An exact copy of all the entries is needed, with no images in it.

· · ·

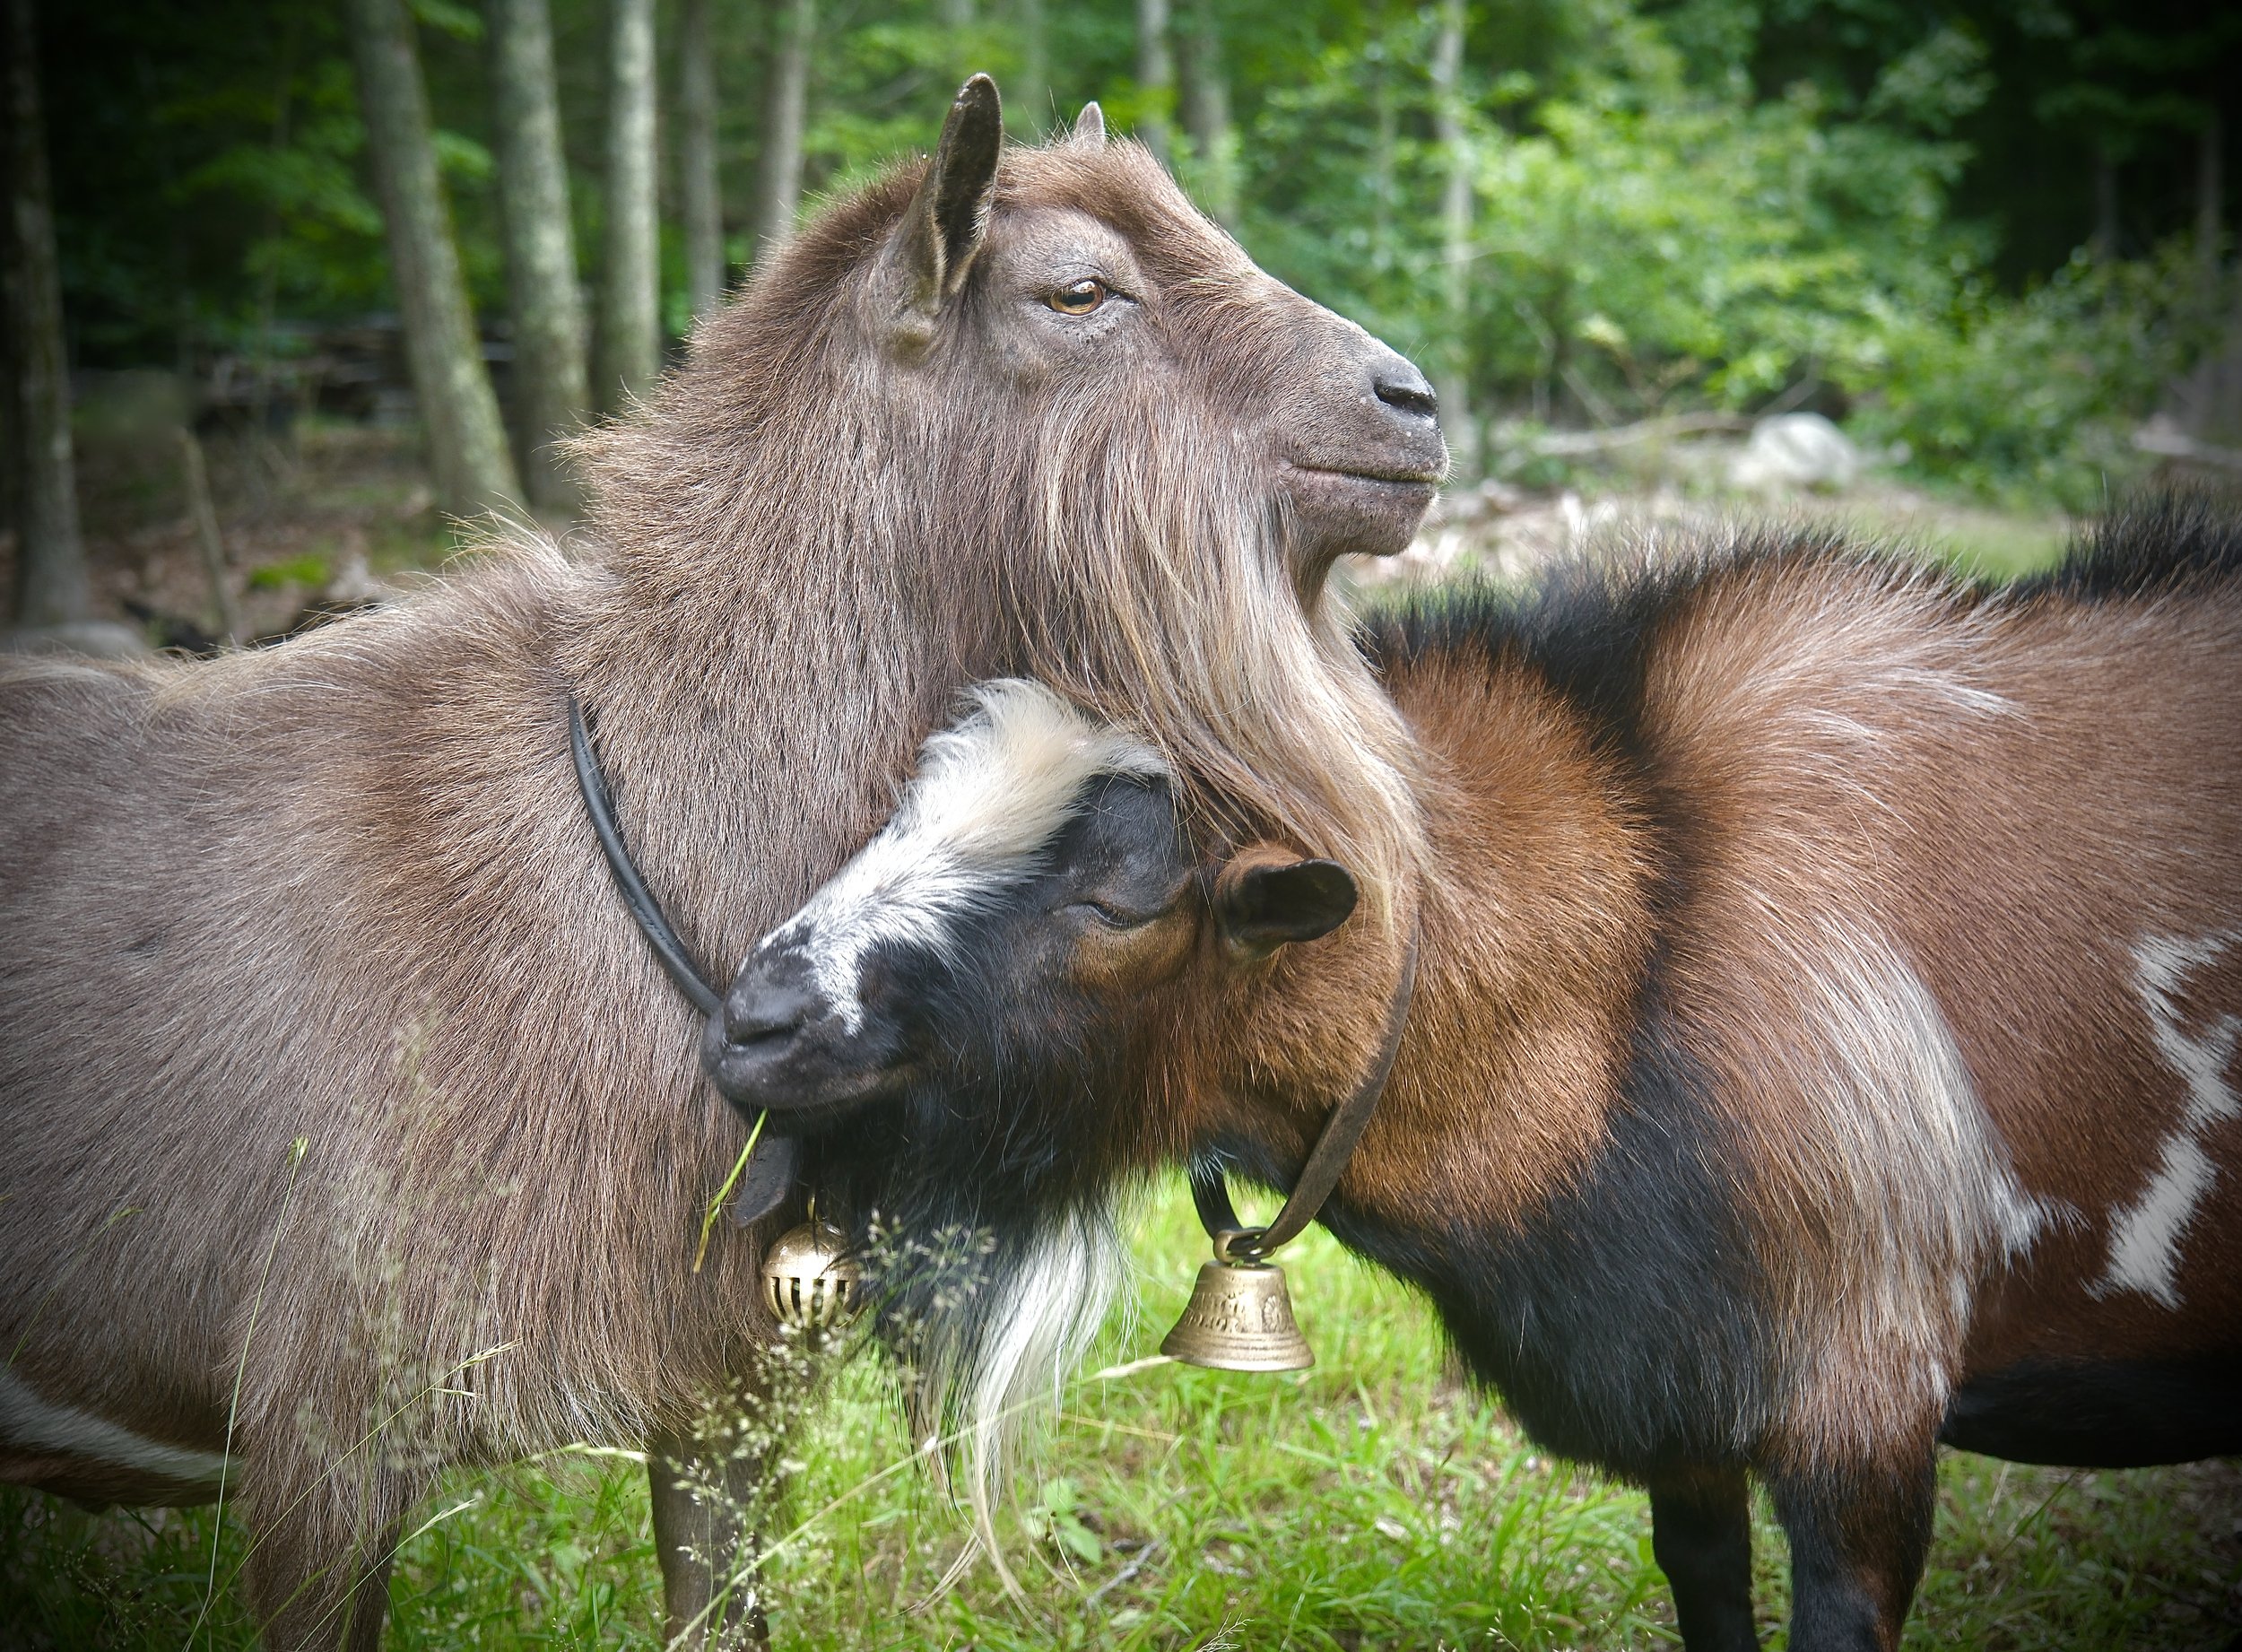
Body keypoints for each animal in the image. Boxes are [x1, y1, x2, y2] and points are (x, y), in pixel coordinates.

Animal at [708, 506, 2242, 1649]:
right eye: (900, 803)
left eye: (1123, 898)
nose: (752, 1021)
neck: (1634, 962)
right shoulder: (1685, 1394)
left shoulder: (1863, 1402)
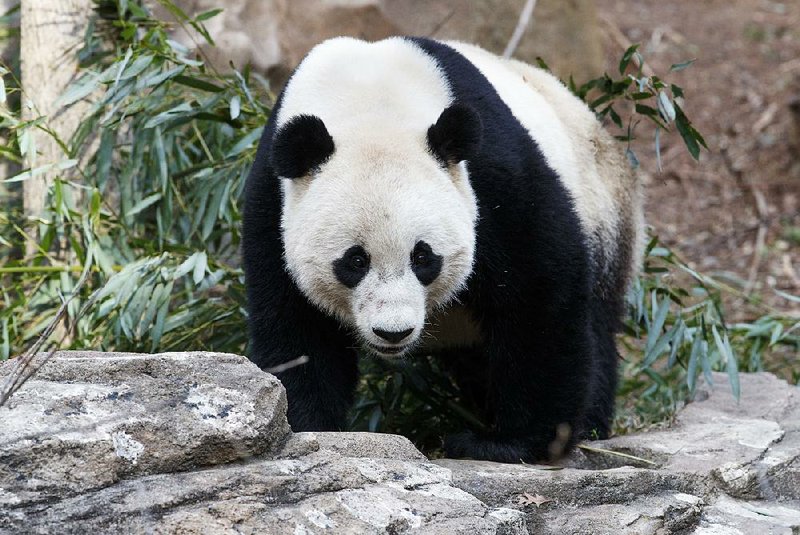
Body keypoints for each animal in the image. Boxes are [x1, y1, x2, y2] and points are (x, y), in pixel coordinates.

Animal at [242, 36, 644, 464]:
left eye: (423, 257)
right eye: (355, 261)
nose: (393, 332)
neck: (369, 100)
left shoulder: (491, 176)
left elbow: (538, 289)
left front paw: (514, 442)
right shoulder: (273, 201)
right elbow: (295, 325)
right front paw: (307, 427)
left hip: (602, 209)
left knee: (596, 325)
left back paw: (587, 424)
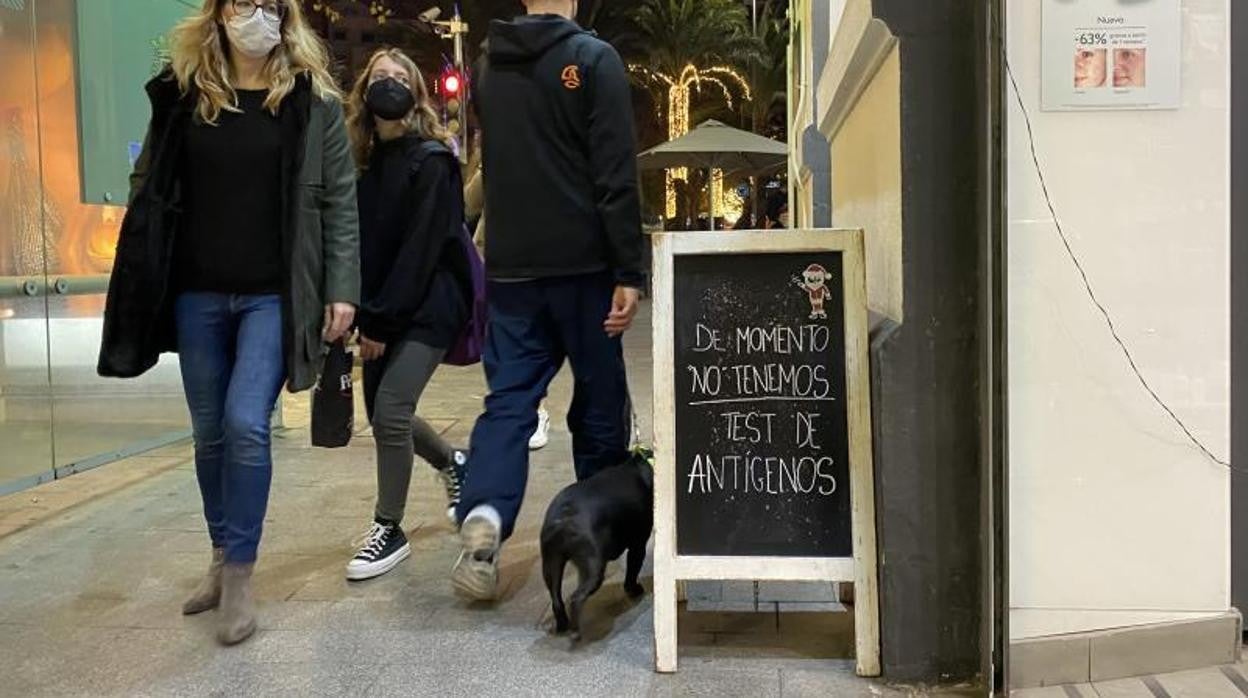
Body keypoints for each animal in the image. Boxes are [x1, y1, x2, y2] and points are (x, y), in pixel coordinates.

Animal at [541, 449, 658, 644]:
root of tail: (563, 520)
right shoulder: (638, 546)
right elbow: (632, 572)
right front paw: (634, 590)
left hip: (551, 563)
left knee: (556, 598)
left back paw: (563, 626)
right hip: (593, 566)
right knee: (577, 598)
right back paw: (575, 631)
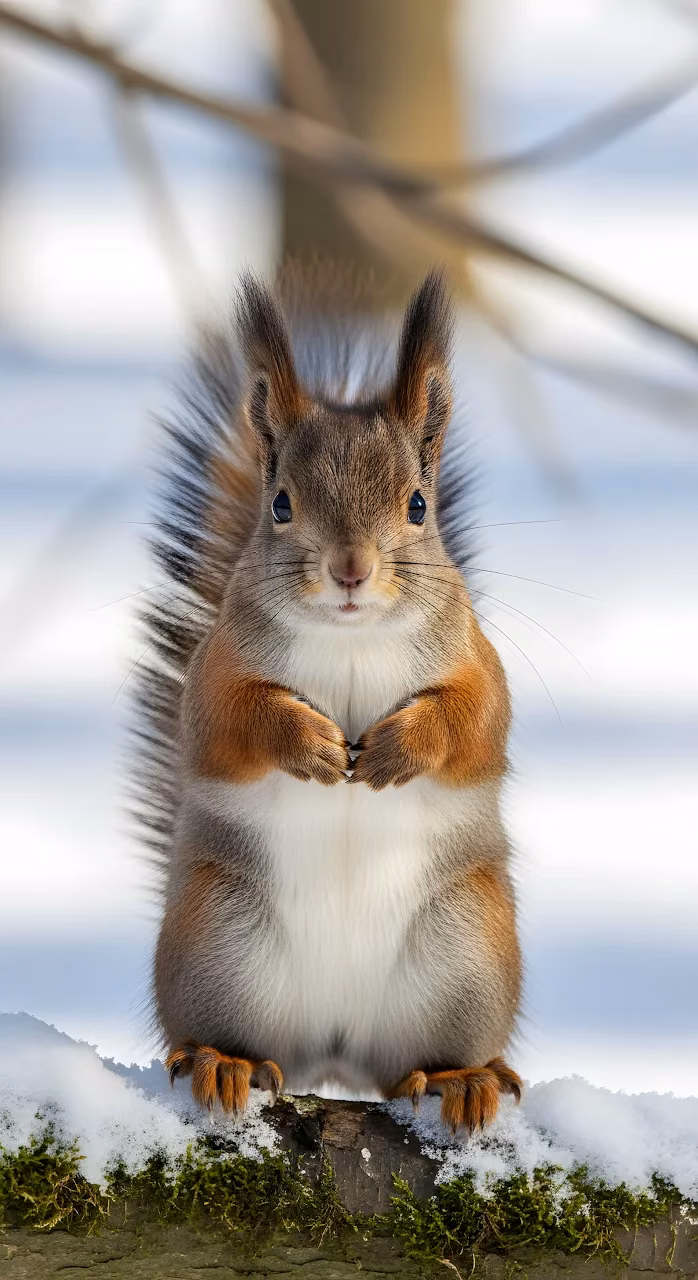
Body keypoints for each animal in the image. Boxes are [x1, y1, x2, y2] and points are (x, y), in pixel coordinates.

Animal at [135, 264, 522, 1135]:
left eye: (418, 505)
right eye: (280, 503)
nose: (350, 569)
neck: (349, 637)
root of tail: (338, 1052)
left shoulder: (478, 663)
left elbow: (476, 723)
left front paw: (397, 748)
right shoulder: (219, 669)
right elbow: (227, 721)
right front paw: (307, 742)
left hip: (467, 955)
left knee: (423, 1057)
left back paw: (460, 1078)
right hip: (221, 942)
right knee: (227, 1033)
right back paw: (224, 1061)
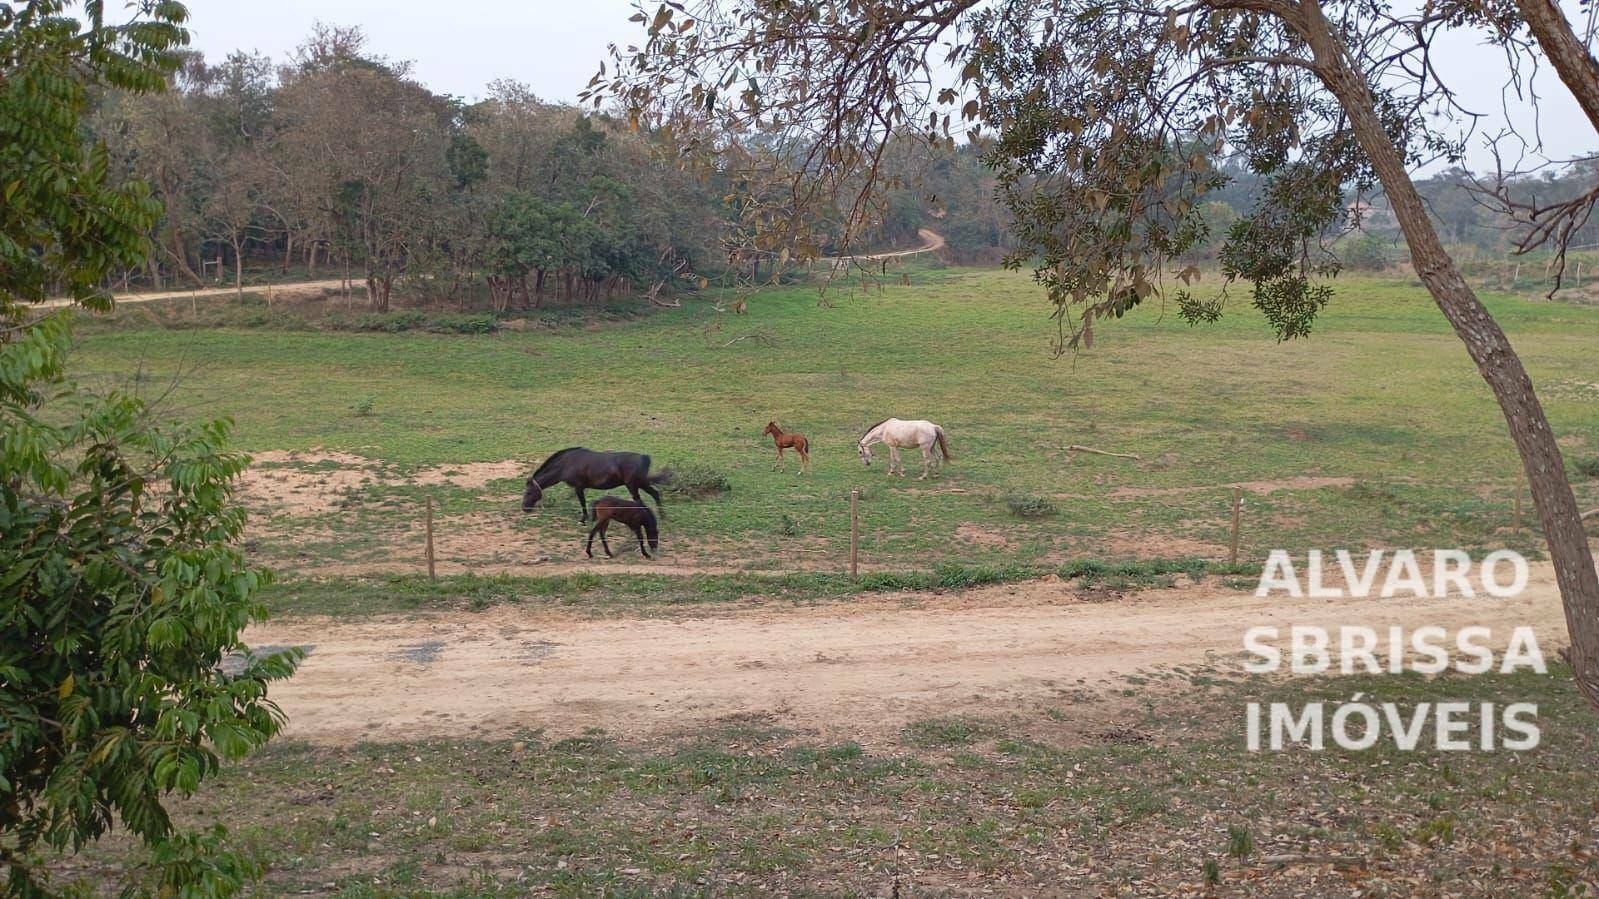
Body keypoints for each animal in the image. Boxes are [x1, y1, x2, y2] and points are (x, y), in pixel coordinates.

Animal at [518, 444, 668, 521]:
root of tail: (644, 457)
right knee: (655, 494)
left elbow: (582, 502)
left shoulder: (579, 487)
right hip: (641, 484)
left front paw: (584, 519)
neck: (565, 464)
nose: (524, 508)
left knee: (641, 502)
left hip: (633, 485)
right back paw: (662, 516)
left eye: (529, 492)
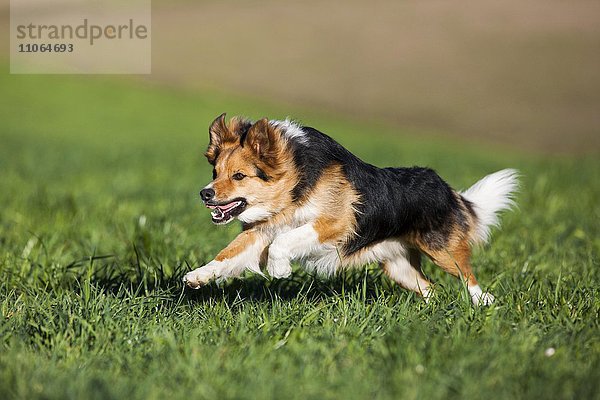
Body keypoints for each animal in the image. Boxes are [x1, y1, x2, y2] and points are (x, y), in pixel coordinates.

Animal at [183, 114, 516, 304]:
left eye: (239, 176)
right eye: (215, 173)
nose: (205, 194)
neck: (296, 180)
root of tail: (448, 189)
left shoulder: (335, 223)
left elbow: (284, 241)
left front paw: (280, 270)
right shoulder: (261, 231)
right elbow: (227, 255)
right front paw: (198, 276)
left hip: (443, 251)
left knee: (468, 277)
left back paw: (483, 304)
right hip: (398, 267)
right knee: (430, 289)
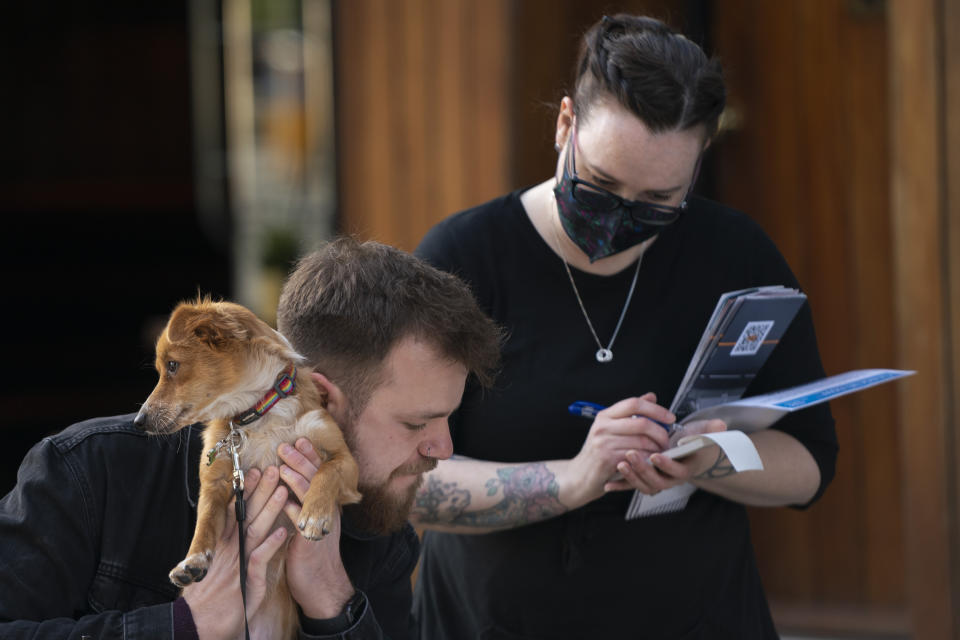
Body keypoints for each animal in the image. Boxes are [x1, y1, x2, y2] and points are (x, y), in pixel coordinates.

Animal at [133, 298, 362, 636]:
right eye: (164, 369)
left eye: (172, 366)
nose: (139, 421)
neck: (255, 413)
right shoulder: (216, 479)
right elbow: (206, 519)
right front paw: (193, 560)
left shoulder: (345, 462)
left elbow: (326, 471)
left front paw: (314, 514)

· · ·

Task output:
Body keypoints for each animal in the image. Boxes are [x1, y1, x2, y2] and points are (x, y), in pixel coordinates.

Animal at [708, 506, 2242, 1649]:
right eye: (900, 803)
left eye: (1123, 898)
nose: (752, 1021)
neck: (1634, 962)
right shoulder: (1685, 1394)
left shoulder: (1863, 1402)
Body keypoints for each animal in the image. Boxes are [x1, y1, x2, y2] and points are (x, y), in pixel coordinates.

Animal at [242, 36, 644, 464]:
left eye: (423, 257)
right eye: (355, 261)
nose: (393, 332)
neck: (369, 100)
left shoulder: (491, 176)
left elbow: (538, 289)
left front paw: (514, 442)
right shoulder: (273, 201)
right elbow: (295, 325)
right front paw: (307, 427)
left hip: (602, 209)
left knee: (596, 325)
left back paw: (587, 424)
Body keypoints for each animal in the image. Boxes are [x1, y1, x2, y2] and points are (x, y), in pixel coordinates.

Animal at [541, 449, 658, 644]:
root of tail: (563, 520)
right shoulder: (638, 546)
right elbow: (632, 572)
right front paw: (634, 590)
left hip: (551, 563)
left knee: (556, 598)
left back paw: (563, 626)
right hip: (593, 566)
right knee: (577, 598)
right back paw: (575, 631)
Body keypoints for each animal in the image. Boxes are [x1, y1, x2, y2] and points are (x, y), in pixel coordinates.

Animal at [135, 264, 522, 1135]:
left eye: (418, 505)
right eye: (280, 503)
nose: (350, 569)
neck: (349, 637)
root of tail: (338, 1052)
left shoulder: (478, 663)
left elbow: (476, 723)
left front paw: (397, 748)
right shoulder: (219, 669)
right elbow: (227, 721)
right front paw: (307, 742)
left hip: (467, 955)
left knee: (423, 1057)
left back paw: (460, 1078)
right hip: (221, 942)
right knee: (227, 1033)
right back paw: (224, 1061)
Body keypoints for each animal in the image. Boxes are [x1, y1, x2, y2] and points are (x, y), in pixel coordinates.

Animal at [518, 444, 668, 521]:
root of tail: (644, 457)
right knee: (655, 494)
left elbow: (582, 502)
left shoulder: (579, 487)
right hip: (641, 484)
left front paw: (584, 519)
neck: (565, 464)
nose: (524, 508)
left knee: (641, 502)
left hip: (633, 485)
right back paw: (662, 516)
left eye: (529, 492)
Body keypoints for each animal in the image. Boxes are [x1, y1, x2, y2] and points are (x, y), in pixel coordinates.

Animal at [183, 114, 516, 304]:
left eye: (239, 176)
right eye: (215, 173)
nose: (205, 194)
neck: (296, 180)
root of tail: (448, 189)
left shoulder: (335, 223)
left elbow: (284, 241)
left front paw: (280, 270)
right shoulder: (261, 231)
right elbow: (227, 255)
right front paw: (198, 276)
left hip: (443, 251)
left knee: (468, 277)
left back paw: (483, 304)
right hip: (398, 267)
right knee: (430, 289)
Body keypoints for each animal in the image. Boxes are [x1, y1, x2, y2] and points are (x, y), in pixel coordinates.

Animal at [133, 298, 362, 636]:
right eye: (164, 369)
left eye: (172, 366)
nose: (139, 421)
neck: (255, 413)
right shoulder: (216, 479)
right elbow: (206, 519)
right front paw: (193, 560)
left shoulder: (345, 462)
left elbow: (326, 471)
left front paw: (314, 514)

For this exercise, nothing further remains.